Auto-generated books

The front page of today's Wikipedia had a link to an article on Philip M. Parker. His claim to fame is that he is the author of 107,000 books (according to Amazon), although he claims it is more like 200,000 books. He achieved this seemingly impossible feat using computers, databases and web searches to generate the content of each book.
Of course this approach could be taken to write chess books, and in fact such books already exists. I have a few books, from the 1980's/90's, which could be considered 'database dumps', although such books are not looked upon highly.
Then while searching for something else this evening, I came across a book which is much closer to a 'generated' book. The provocatively titled 'The Final Theory of Chess'  was written with a bank of computers running Fritz 7 (plus later versions).

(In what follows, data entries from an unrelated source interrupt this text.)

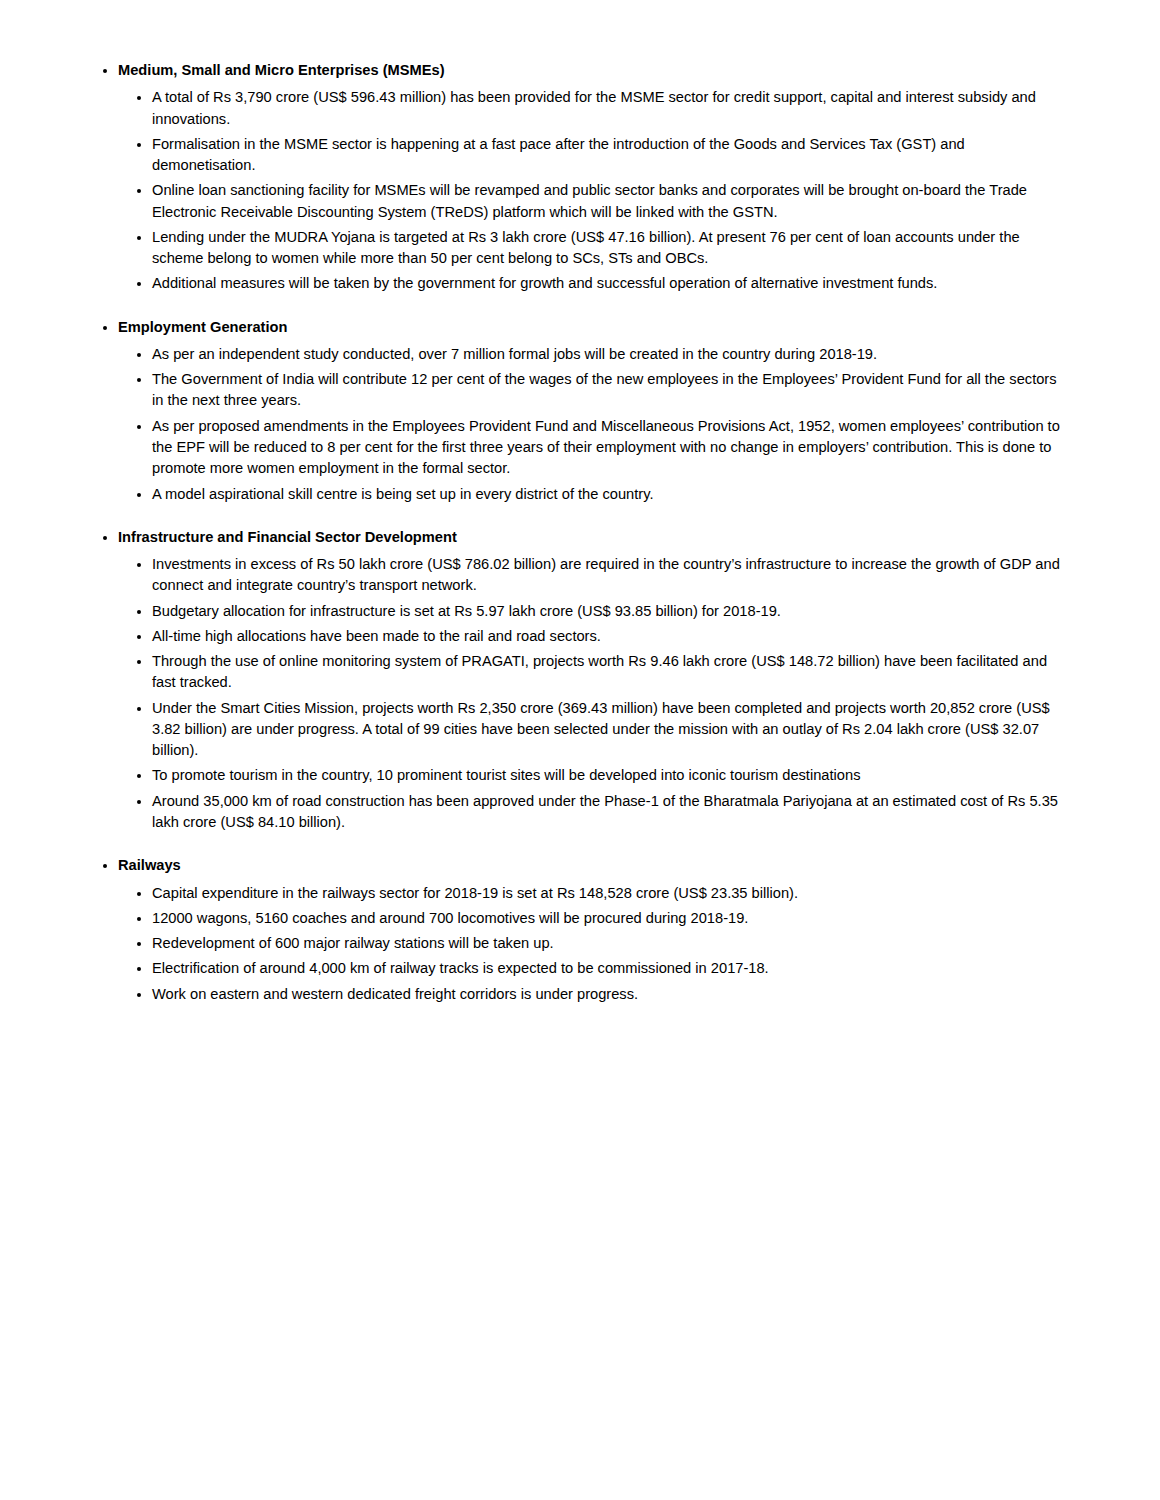Medium, Small and Micro Enterprises (MSMEs)
A total of Rs 3,790 crore (US$ 596.43 million) has been provided for the MSME sector for credit support, capital and interest subsidy and innovations.
Formalisation in the MSME sector is happening at a fast pace after the introduction of the Goods and Services Tax (GST) and demonetisation.
Online loan sanctioning facility for MSMEs will be revamped and public sector banks and corporates will be brought on-board the Trade Electronic Receivable Discounting System (TReDS) platform which will be linked with the GSTN.
Lending under the MUDRA Yojana is targeted at Rs 3 lakh crore (US$ 47.16 billion). At present 76 per cent of loan accounts under the scheme belong to women while more than 50 per cent belong to SCs, STs and OBCs.
Additional measures will be taken by the government for growth and successful operation of alternative investment funds.
Employment Generation
As per an independent study conducted, over 7 million formal jobs will be created in the country during 2018-19.
The Government of India will contribute 12 per cent of the wages of the new employees in the Employees’ Provident Fund for all the sectors in the next three years.
As per proposed amendments in the Employees Provident Fund and Miscellaneous Provisions Act, 1952, women employees’ contribution to the EPF will be reduced to 8 per cent for the first three years of their employment with no change in employers’ contribution. This is done to promote more women employment in the formal sector.
A model aspirational skill centre is being set up in every district of the country.
Infrastructure and Financial Sector Development
Investments in excess of Rs 50 lakh crore (US$ 786.02 billion) are required in the country’s infrastructure to increase the growth of GDP and connect and integrate country’s transport network.
Budgetary allocation for infrastructure is set at Rs 5.97 lakh crore (US$ 93.85 billion) for 2018-19.
All-time high allocations have been made to the rail and road sectors.
Through the use of online monitoring system of PRAGATI, projects worth Rs 9.46 lakh crore (US$ 148.72 billion) have been facilitated and fast tracked.
Under the Smart Cities Mission, projects worth Rs 2,350 crore (369.43 million) have been completed and projects worth 20,852 crore (US$ 3.82 billion) are under progress. A total of 99 cities have been selected under the mission with an outlay of Rs 2.04 lakh crore (US$ 32.07 billion).
To promote tourism in the country, 10 prominent tourist sites will be developed into iconic tourism destinations
Around 35,000 km of road construction has been approved under the Phase-1 of the Bharatmala Pariyojana at an estimated cost of Rs 5.35 lakh crore (US$ 84.10 billion).
Railways
Capital expenditure in the railways sector for 2018-19 is set at Rs 148,528 crore (US$ 23.35 billion).
12000 wagons, 5160 coaches and around 700 locomotives will be procured during 2018-19.
Redevelopment of 600 major railway stations will be taken up.
Electrification of around 4,000 km of railway tracks is expected to be commissioned in 2017-18.
Work on eastern and western dedicated freight corridors is under progress.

It is essentially an opening manual with a vast number of lines that end with a computer evaluation. There has been some human input, but as the author admits, this 'was kept to a minimum'.
Nonetheless, what the book is trying to achieve (an attempt to push the boundaries of opening analysis) is made redundant by the very technology it employs. Why use a book, when you can achieve the same outcome with your own computer. Of course you don't get an understanding of the opening, but the book did not offer one either.

1 comment:

Bill and Jean Egan said...

Have a look here to see a sample of a computer generated chess book:
This is Australian oriented but there are dozens more. They are created by a straight lift off of material on Wikipedia with no editing, which is legal as long as ackowledged but why pay excessive sums for what's free for all?

The same, or similar, company is churning out print-on-demand copies of lots of public Domain out-of-print books, which may be a partly useful public service though much of this material is available free as e-books from sites like Gutenberg anyway.